The Quilotoa Loop is a 124 mile road that drops and rises several thousand feet in elevation and climbers use it to acclimatize for Cotopaxi. The Quilotoa Crater Lake is in the middle of the Loop, about 1000ft down in the middle of a crater ringed with sharp knife edge mountain peaks and it’s the most beautiful crystal clear seagreen color I’ve ever seen in fresh water.
We took pictures and then hiked down to the lake on a narrow trail with several sections at a 45% grade consisting of thick silty sand and rocks so slippy and tricky that we skidded most of the way there, once past a flock of sheep that were climbing out of the crater. After hanging out by the lake, taking some pictures and eyeing the very steep trail we had to climb back up, we left.
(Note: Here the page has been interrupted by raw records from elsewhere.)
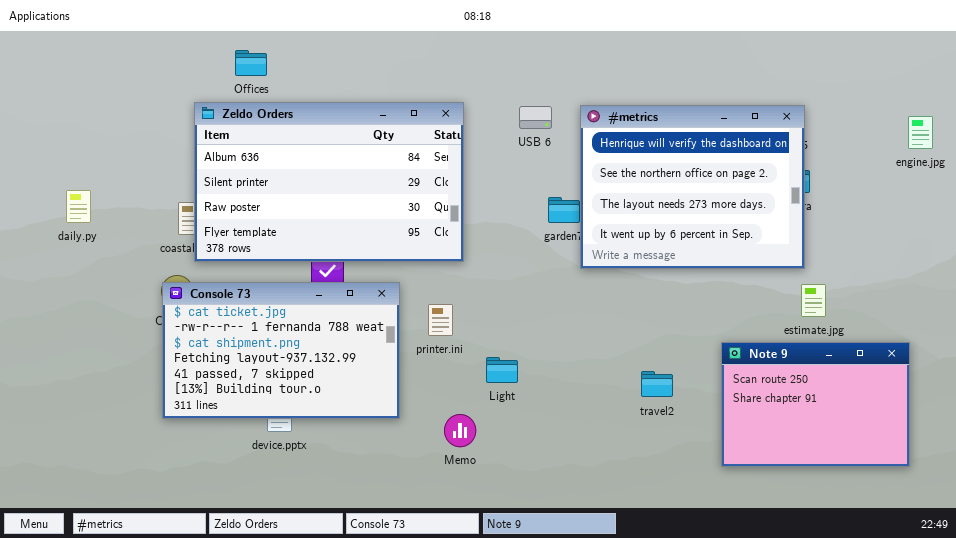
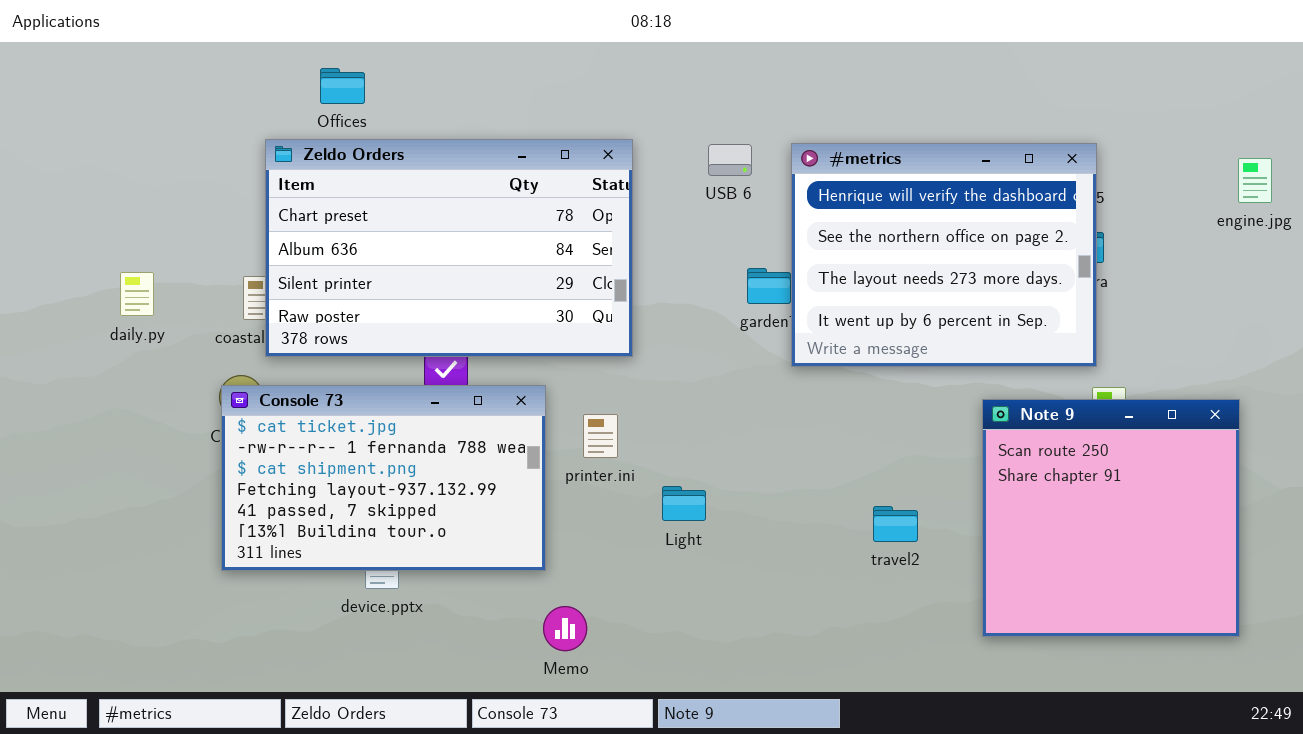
Zeldo Orders: [194,102,464,262] -> [265,139,633,357], scrolled up 1 row
daily.py: [66,190,91,223] -> [120,272,154,316], moved
Note 9: [721,342,910,467] -> [982,399,1240,637], resized
Memo: [444,414,476,447] -> [543,606,587,651], moved

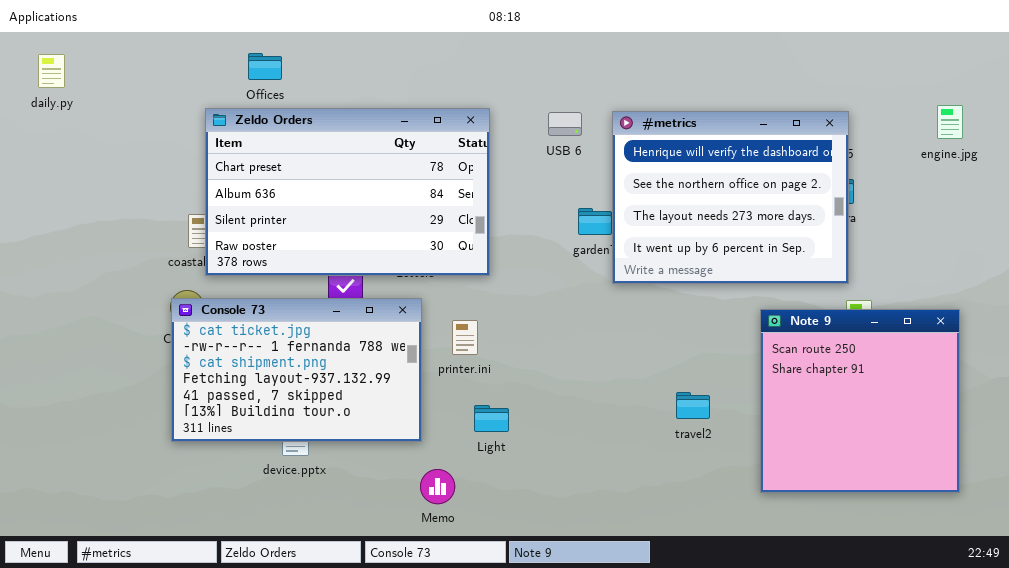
engine.jpg: [1238,158,1272,203] -> [937,105,963,139], moved
daily.py: [120,272,154,316] -> [38,54,65,88], moved
Light: [662,486,706,521] -> [474,405,509,432], moved

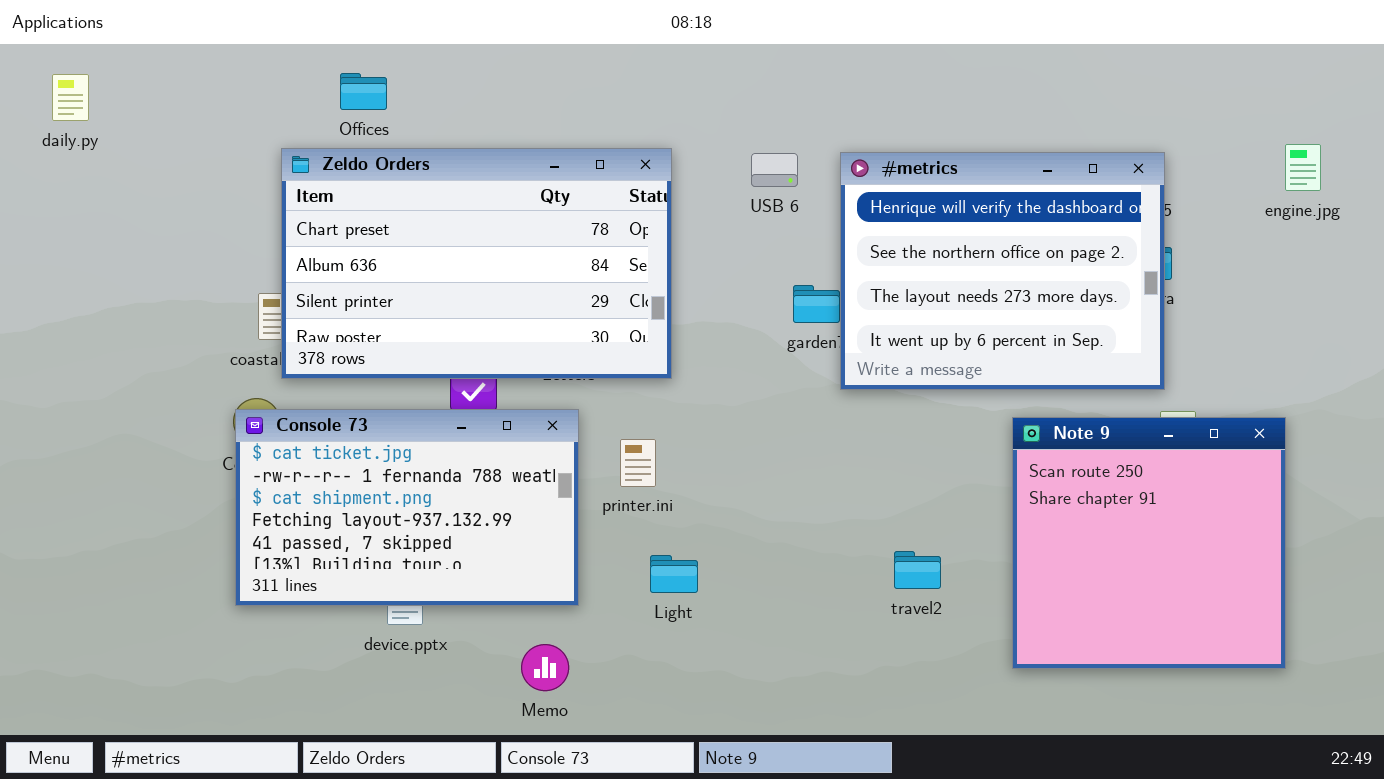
Note 9: [760,309,960,493] -> [1012,417,1286,669], moved
travel2: [676,392,710,419] -> [894,551,941,589], moved
Memo: [420,469,455,504] -> [521,644,569,691], moved

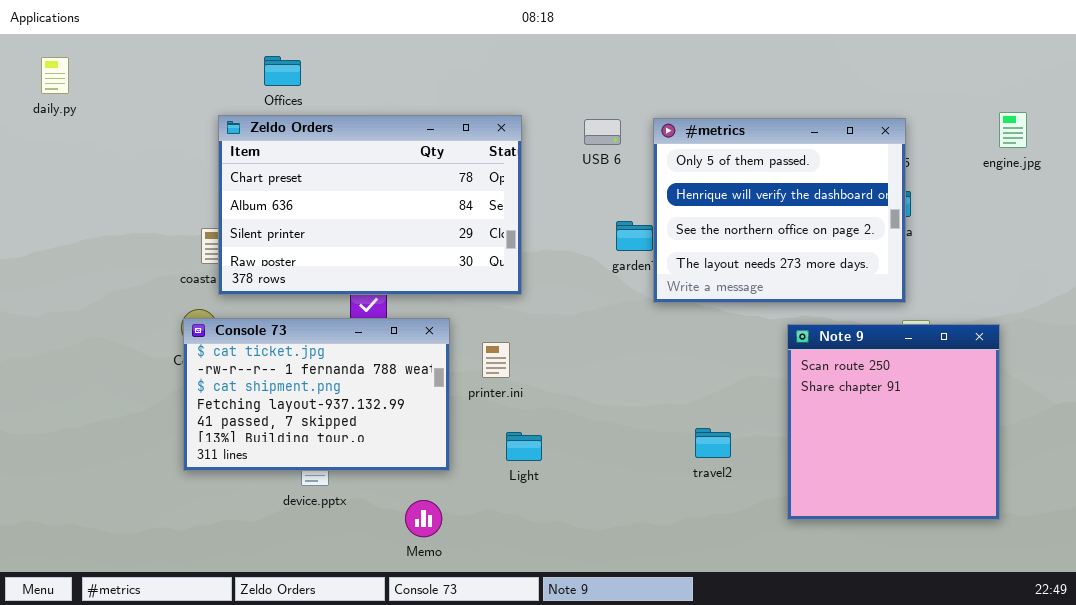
#metrics: [840,152,1165,390] -> [653,118,906,303], scrolled up 1 row

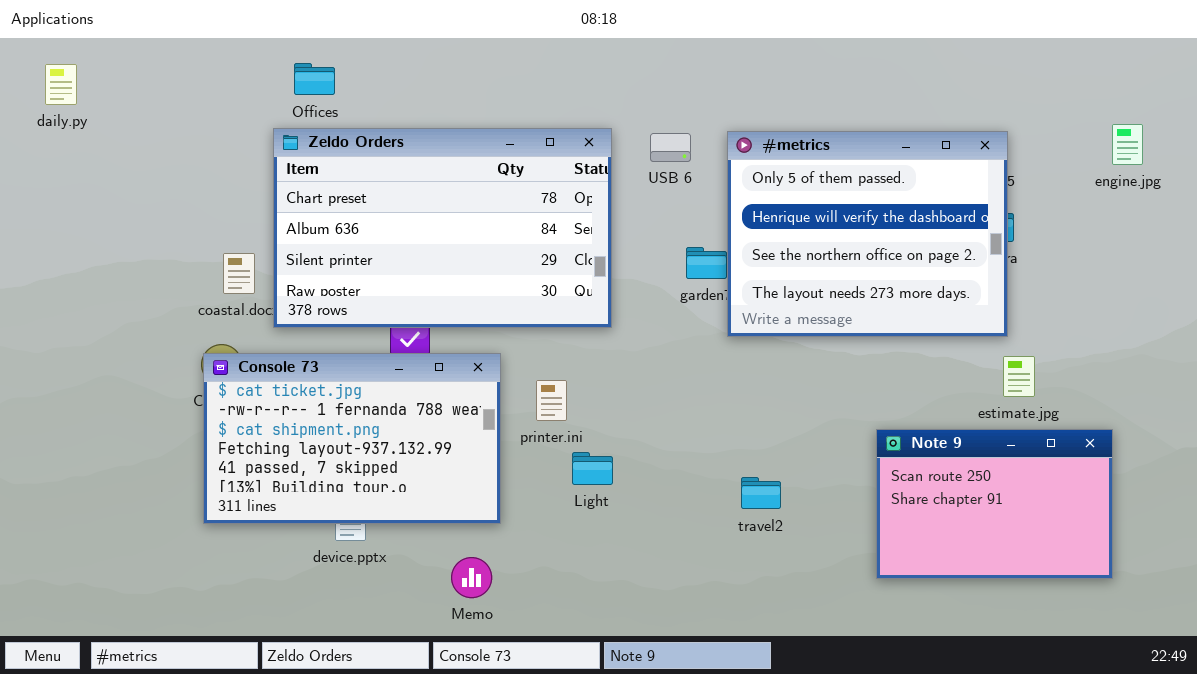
Zeldo Orders: [218,115,522,295] -> [273,128,612,328], moved
Note 9: [787,324,1000,520] -> [876,429,1113,579], resized
travel2: [695,428,731,458] -> [741,477,781,509], moved
Light: [506,432,542,461] -> [572,452,613,485], moved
That journey back up was no joke because hiking 1000ft straight up at 13,000ft altitude is exhausting. My lungs felt like they were vibrating in an effort to get oxygen. Fortunately, neither of us suffered from serious headaches or any other altitude effects and we made decent time (40 minutes down, 60 minutes back up) but were sweating heavily despite the 40 degree temps.
There are only a few hostals in Quilotoa and we chose Hostals Cabana Quilotoa, which was right across the street from the lake entrance. It got COLD that night but they had hot tea and fireplaces in all the rooms.